Per quanto riguarda la Cina, il problema non è nuovo. Già a fine giugno, un gruppo di 50 esperti dell’Onu ha chiesto la creazione di un meccanismo per controllare il rispetto dei diritti umani in Cina e l’appello è stato raccolto e condiviso da 400 diverse organizzazioni della società civile. Poche settimane dopo, anche 39 paesi membri dell’Onu, provenienti da diverse aree geografiche hanno stigmatizzato con durezza le violazioni dei diritti umani in Xinjiang, a Hong Kong e in Tibet da parte del governo cinese. ”Siamo molto preoccupati per la situazione in Xinjiand e per i recenti sviluppi a Hong Kong,”ha dichiarato in un comunicato firmato anche dagli Stati Uniti, dal Canada , dalla Gran Bretagna e da diversi altri paesi europei l’ambasciatore tedesco all’Onu Christoph Heusgen. Al comunicato , che ha anche chiesto alla Cina di facilitare una missione dell’alto commissario per i diritti umani presso la minoranza musulmana in Xinjiang, Pechino ha risposto , sembra, con alcune minacce di conseguenze economiche e politiche nei confronti dei piccoli Paesi per scoraggiarli a sottoscriverlo e con dei piccoli comunicati di parere opposto sottoscritti da Cuba e dal Pakistan.

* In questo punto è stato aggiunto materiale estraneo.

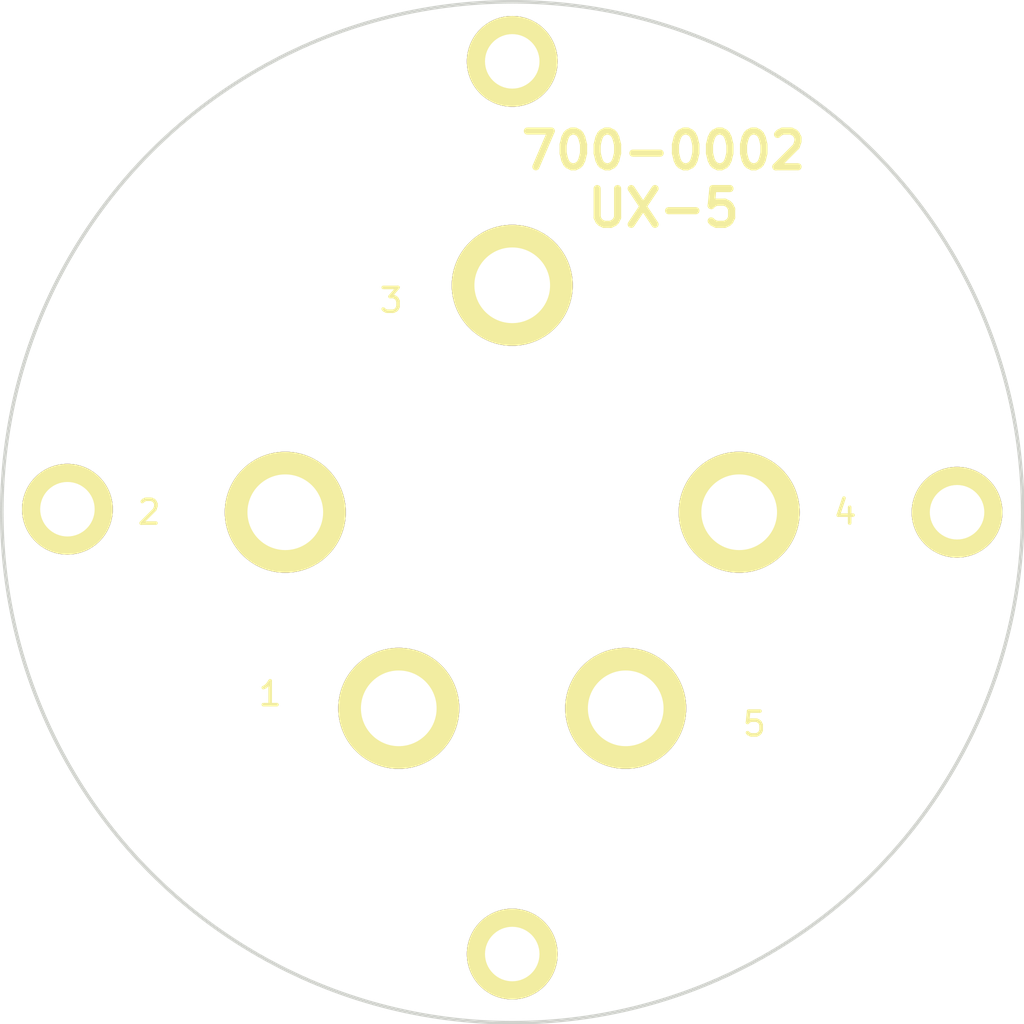
<source format=kicad_pcb>
(kicad_pcb (version 4) (host pcbnew 4.0.7)

  (general
    (links 0)
    (no_connects 0)
    (area 174.524999 51.334999 227.430001 100.430001)
    (thickness 1.6)
    (drawings 11)
    (tracks 0)
    (zones 0)
    (modules 9)
    (nets 1)
  )

  (page A4)
  (layers
    (0 F.Cu signal)
    (31 B.Cu signal)
    (32 B.Adhes user)
    (33 F.Adhes user)
    (34 B.Paste user)
    (35 F.Paste user)
    (36 B.SilkS user)
    (37 F.SilkS user)
    (38 B.Mask user)
    (39 F.Mask user)
    (40 Dwgs.User user)
    (41 Cmts.User user)
    (42 Eco1.User user)
    (43 Eco2.User user)
    (44 Edge.Cuts user)
    (45 Margin user)
    (46 B.CrtYd user)
    (47 F.CrtYd user)
    (48 B.Fab user)
    (49 F.Fab user hide)
  )

  (setup
    (last_trace_width 0.25)
    (trace_clearance 0.2)
    (zone_clearance 0.508)
    (zone_45_only no)
    (trace_min 0.2)
    (segment_width 0.2)
    (edge_width 0.15)
    (via_size 0.6)
    (via_drill 0.4)
    (via_min_size 0.4)
    (via_min_drill 0.3)
    (uvia_size 0.3)
    (uvia_drill 0.1)
    (uvias_allowed no)
    (uvia_min_size 0.2)
    (uvia_min_drill 0.1)
    (pcb_text_width 0.3)
    (pcb_text_size 1.5 1.5)
    (mod_edge_width 0.15)
    (mod_text_size 1 1)
    (mod_text_width 0.15)
    (pad_size 3.81 3.81)
    (pad_drill 2.286)
    (pad_to_mask_clearance 0.2)
    (aux_axis_origin 0 0)
    (visible_elements 7FFFFFFF)
    (pcbplotparams
      (layerselection 0x00030_80000001)
      (usegerberextensions false)
      (excludeedgelayer true)
      (linewidth 0.100000)
      (plotframeref false)
      (viasonmask false)
      (mode 1)
      (useauxorigin false)
      (hpglpennumber 1)
      (hpglpenspeed 20)
      (hpglpendiameter 15)
      (hpglpenoverlay 2)
      (psnegative false)
      (psa4output false)
      (plotreference true)
      (plotvalue true)
      (plotinvisibletext false)
      (padsonsilk false)
      (subtractmaskfromsilk false)
      (outputformat 1)
      (mirror false)
      (drillshape 1)
      (scaleselection 1)
      (outputdirectory ""))
  )

  (net 0 "")

  (net_class Default "This is the default net class."
    (clearance 0.2)
    (trace_width 0.25)
    (via_dia 0.6)
    (via_drill 0.4)
    (uvia_dia 0.3)
    (uvia_drill 0.1)
  )

  (module FootPrints:PAD (layer F.Cu) (tedit 5A87627C) (tstamp 5A864D9A)
    (at 203.2 69.215)
    (fp_text reference 3 (at -5.08 -1.905) (layer F.SilkS)
      (effects (font (size 1 1) (thickness 0.15)))
    )
    (fp_text value PAD (at 0 -0.5) (layer F.Fab) hide
      (effects (font (size 1 1) (thickness 0.15)))
    )
    (pad 1 thru_hole circle (at 0 -2.54) (size 5.08 5.08) (drill 3.175) (layers *.Cu *.Mask F.SilkS))
  )

  (module FootPrints:PAD (layer F.Cu) (tedit 5A876275) (tstamp 5A864DA3)
    (at 193.675 78.74)
    (fp_text reference 2 (at -5.715 -2.54) (layer F.SilkS)
      (effects (font (size 1 1) (thickness 0.15)))
    )
    (fp_text value PAD (at 0 -0.5) (layer F.Fab) hide
      (effects (font (size 1 1) (thickness 0.15)))
    )
    (pad 1 thru_hole circle (at 0 -2.54) (size 5.08 5.08) (drill 3.175) (layers *.Cu *.Mask F.SilkS))
  )

  (module FootPrints:PAD (layer F.Cu) (tedit 5A876286) (tstamp 5A865F9B)
    (at 212.725 78.74)
    (fp_text reference 4 (at 4.445 -2.54) (layer F.SilkS)
      (effects (font (size 1 1) (thickness 0.15)))
    )
    (fp_text value PAD (at 0 -0.5) (layer F.Fab) hide
      (effects (font (size 1 1) (thickness 0.15)))
    )
    (pad 1 thru_hole circle (at 0 -2.54) (size 5.08 5.08) (drill 3.175) (layers *.Cu *.Mask F.SilkS))
  )

  (module FootPrints:PAD (layer F.Cu) (tedit 5A87628C) (tstamp 5A865FA4)
    (at 207.01 87.63)
    (fp_text reference 5 (at 6.35 -2.54) (layer F.SilkS)
      (effects (font (size 1 1) (thickness 0.15)))
    )
    (fp_text value PAD (at 0 -0.5) (layer F.Fab) hide
      (effects (font (size 1 1) (thickness 0.15)))
    )
    (pad 1 thru_hole circle (at 0.9525 -3.2004) (size 5.08 5.08) (drill 3.175) (layers *.Cu *.Mask F.SilkS))
  )

  (module FootPrints:PAD (layer F.Cu) (tedit 5A87626E) (tstamp 5A865FAD)
    (at 198.755 86.995)
    (fp_text reference 1 (at -5.715 -3.175) (layer F.SilkS)
      (effects (font (size 1 1) (thickness 0.15)))
    )
    (fp_text value PAD (at 0 -0.5) (layer F.Fab) hide
      (effects (font (size 1 1) (thickness 0.15)))
    )
    (pad 1 thru_hole circle (at -0.3175 -2.5654) (size 5.08 5.08) (drill 3.175) (layers *.Cu *.Mask F.SilkS))
  )

  (module FootPrints:PAD (layer F.Cu) (tedit 5A875FFB) (tstamp 5A866981)
    (at 203.2 59.817)
    (fp_text reference REF** (at 0 0.5) (layer F.SilkS) hide
      (effects (font (size 1 1) (thickness 0.15)))
    )
    (fp_text value PAD (at 0 -0.5) (layer F.Fab) hide
      (effects (font (size 1 1) (thickness 0.15)))
    )
    (pad 1 thru_hole circle (at 0 -2.54) (size 3.81 3.81) (drill 2.286) (layers *.Cu *.Mask F.SilkS))
  )

  (module FootPrints:PAD (layer F.Cu) (tedit 5A8761C9) (tstamp 5A86699B)
    (at 221.869 78.74)
    (fp_text reference REF** (at 0 0.5) (layer F.SilkS) hide
      (effects (font (size 1 1) (thickness 0.15)))
    )
    (fp_text value PAD (at 0 -0.5) (layer F.Fab) hide
      (effects (font (size 1 1) (thickness 0.15)))
    )
    (pad 1 thru_hole circle (at 0 -2.54) (size 3.81 3.81) (drill 2.286) (layers *.Cu *.Mask F.SilkS))
  )

  (module FootPrints:PAD (layer F.Cu) (tedit 5A8761B3) (tstamp 5A8669BC)
    (at 203.2 97.282)
    (fp_text reference REF** (at 0 0.5) (layer F.SilkS) hide
      (effects (font (size 1 1) (thickness 0.15)))
    )
    (fp_text value PAD (at 0 -0.5) (layer F.Fab)
      (effects (font (size 1 1) (thickness 0.15)))
    )
    (pad 1 thru_hole circle (at 0 -2.54) (size 3.81 3.81) (drill 2.286) (layers *.Cu *.Mask F.SilkS))
  )

  (module FootPrints:PAD (layer F.Cu) (tedit 5A8761A9) (tstamp 5A8669CE)
    (at 184.531 78.613)
    (fp_text reference REF** (at 0 0.5) (layer F.SilkS) hide
      (effects (font (size 1 1) (thickness 0.15)))
    )
    (fp_text value PAD (at 0 -0.5) (layer F.Fab) hide
      (effects (font (size 1 1) (thickness 0.15)))
    )
    (pad 1 thru_hole circle (at 0 -2.54) (size 3.81 3.81) (drill 2.286) (layers *.Cu *.Mask F.SilkS))
  )

  (gr_text "700-0002\nUX-5" (at 209.55 62.23) (layer F.SilkS)
    (effects (font (size 1.5 1.5) (thickness 0.3)))
  )
  (gr_line (start 203.2 63.5) (end 203.2 51.435) (angle 90) (layer F.Fab) (width 0.2))
  (gr_line (start 190.5 76.2) (end 174.625 76.2) (angle 90) (layer F.Fab) (width 0.2))
  (gr_line (start 203.2 99.695) (end 203.2 100.33) (angle 90) (layer F.Fab) (width 0.2))
  (gr_line (start 203.2 88.265) (end 203.2 99.695) (angle 90) (layer F.Fab) (width 0.2))
  (gr_line (start 216.535 76.2) (end 227.33 76.2) (angle 90) (layer F.Fab) (width 0.2))
  (gr_circle (center 203.2 76.2) (end 221.9325 76.2) (layer F.Fab) (width 0.2))
  (gr_circle (center 203.2 76.2) (end 224.4725 78.74) (layer Edge.Cuts) (width 0.15))
  (gr_line (start 203.2 63.5) (end 203.2 88.9) (angle 90) (layer F.Fab) (width 0.2))
  (gr_line (start 189.865 76.2) (end 215.9 76.2) (angle 90) (layer F.Fab) (width 0.2))
  (gr_circle (center 203.2 76.2) (end 204.47 85.725) (layer F.Fab) (width 0.2))

)

</source>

Adesso, con l’avvicinarsi delle elezioni, sono stati numerosi i dissidenti che hanno cercato di far sentire la propria voce per scoraggiare i Paesi a votare per il gigante asiatico.

“La Cina corre per il mandato triennale per la quinta volta, Durante il periodo di un anno in cui non era eleggibile, il draconiano governo di Xi Jinping ha aumentato la repressione dei diritti umani”,ha spiegato Yang Jianli , uno dei membri della Citizen Power Initiatives for China parlando con i giornalisti internazionali. Tra le violazioni dei diritti umani, il dissidente ha incluso anche la gestione della pandemia del Covid 19, che ha privilegiato la stabilità politica mettendo a rischio le vite umane. ”Se ci fosse un’elezione per il ”Consiglio degli abusatori dei diritti umani” sarebbe appropriato votare per la Cina come leader”, ha scherzato amaramente. Anche per quanto riguarda l’Arabia Saudita e Cuba, e in misura appena minore la Russia, le proteste di Human Rights Watch e dei dissidenti contro le prospettive di elezione sono state dure.

“L’Arabia Saudita malgrado i piani di riforma annunciati, continua prendere di mira i difensori dei diritti umani e i dissidenti, compresi i difensori dei diritti delle donne. C’e’ stata poca chiarezza sugli abusi passati, compresa la brutale uccisione di Jamal Khashoggi. Trentatre Paesi che fanno parte dell’attuale consiglio dei diritti umani hanno denunciato le violazioni saudite e la coalizione guidata dai sauditi continua a commettere crimini di guerra in Yemen”, ha denunciato Human Right Watch. La Russia, da parte sua, e’ stata accusata soprattutto per le violazioni commesse in Siria e per aver usato il suo potere di veto al Consiglio di Sicurezza , spesso con l’aiuto della Cina, per continuare a chiudere un occhio nei confronti dell’utilizzo di armi chimiche da parte del governo di Assad.

Adesso, nell’imminenza del voto, gli appelli agli Stati perché contribuiscano con la loro astensione a salvare l’immagine già compromessa dell’organizzazione ginevrina si stanno moltiplicando. Ben pochi, però, si illudono che saranno ascoltati. ”Non e’ una cosa buona per i diritti umani se i peggiori violatori saranno eletti – dice Louis Charbonneau – fortunatamente neppure i governi piu’ abusivi sono stati sono stati in grado di impedire al Consiglio di portare alla luce le violazioni nel mondo, anche se ci hanno sicuramente provato”.